Nos anos 1950, após escapar do galinheiro de uma fazendeira cruel, a franga Ginger conquistou o que sempre almejou: a tão sonhada liberdade. De brinde, construiu uma família com o galo Rocky e deu à luz Molly, pequena aventureira e curiosa como a mãe. A adolescente cresceu dentro da comunidade que seus pais e as outras galinhas fugitivas ergueram em uma ilha idílica. Ironicamente, a jovem — dublada em inglês pela carismática Bella Ramsey — se sente prisioneira desse mundo perfeito e faz de tudo para sair e explorar o desconhecido. A aventura deflagrada pela rebeldia da filha de Ginger faz de A Fuga das Galinhas: a Ameaça dos Nuggets, já disponível na Netflix, uma sequência à altura — e impagável — do filme lançado em 2000 que revolucionou a indústria de animação em stop-motion.
Elevada ao estado da arte pelo estúdio inglês Aardman, criador da franquia, a técnica consiste em capturar quadro a quadro cada movimento dos personagens e cenários, usando bonecos feitos de estrutura robótica e plasticina — uma mistura de argila, cera e plástico modelável, popularmente conhecida como “massinha”. A Fuga das Galinhas levou cinco anos para ser produzido em função de sua filmagem trabalhosa. Apostando em ação, lutas e cenas de voos hilariantes, a animação superou as expectativas. Com orçamento de 45 milhões de dólares, o filme original rendeu uma bilheteria de 220 milhões de dólares, tornando-se a obra de stop-motion mais bem-sucedida da história. Na sequência, a Aardman produziu outros sucessos, Wallace & Gromit (2005) e a série Shaun, O Carneiro (2011-2019). As galinhas mudaram até a história do Oscar: após esnobar o primeiro longa, a Academia de Hollywood decidiu criar, enfim, a categoria de melhor animação, em 2002. Até então, desenhos só ganhavam prêmios honorários — caso de A Branca de Neve, em 1939, e Toy Story, em 1996.

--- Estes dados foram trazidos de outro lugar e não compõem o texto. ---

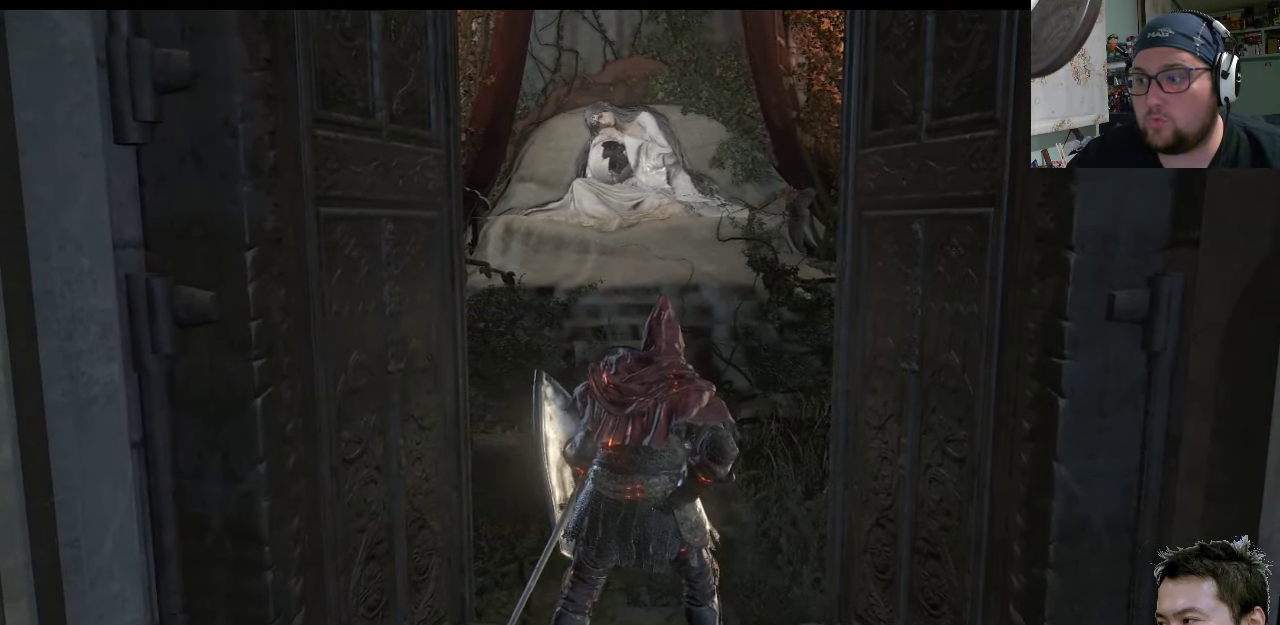
{"buttons": [], "left_stick": "center", "right_stick": "center", "events": []}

A sequência levou seis anos para ser concluída e, para além da nostalgia, traz um sopro de inovação à receita. A Ameaça dos Nuggets contou com uma equipe de quarenta animadores e precisou de mais de 1,8 tonelada de plasticina para conseguir criar 145 000 imagens individuais (são 24 quadros por segundo), e ainda tem efeitos visuais aprimorados e fluidos. Fatores necessários para uma boa experiência no cinema ou no sofá de casa. “A técnica ainda é muito manual, o tempo necessário para filmar segue demorado”, explicou a VEJA Jon Biggins, supervisor de efeitos especiais do filme. Apesar do espírito artesanal, o avanço da tecnologia facilitou o processo. “Antigamente era preciso esconder manualmente as hastes usadas para fazer um personagem pular, por exemplo. Com os softwares que temos agora, é possível só apagá-las na pós-produção”, complementa Kirstie Deane, produtora da Aardman.
A maternidade fez Ginger ficar cautelosa — afinal, ela teme que Molly passe o mesmo terror que ela enfrentara. Mas a franguinha fujona vai parar em uma granja que cria “galinhas felizes” — apenas para o abate, é claro, em uma ironia sobre as empresas que tentam emplacar a narrativa “humanizada” para comercializar proteína animal. Enquanto o primeiro filme era inspirado no thriller Fugindo do Inferno (1963), sua sequência bebe de Missão Impossível (1996). Ginger precisa invadir a fazenda tecnológica para resgatar a rebenta antes que ela vire recheio de nuggets em um novo plano de negócios de Tweedy, vilã do primeiro filme, que faz seu retorno ainda mais implacável. A velha massinha de modelar invadiu a tela de novo — e permanece inovadora e irresistível.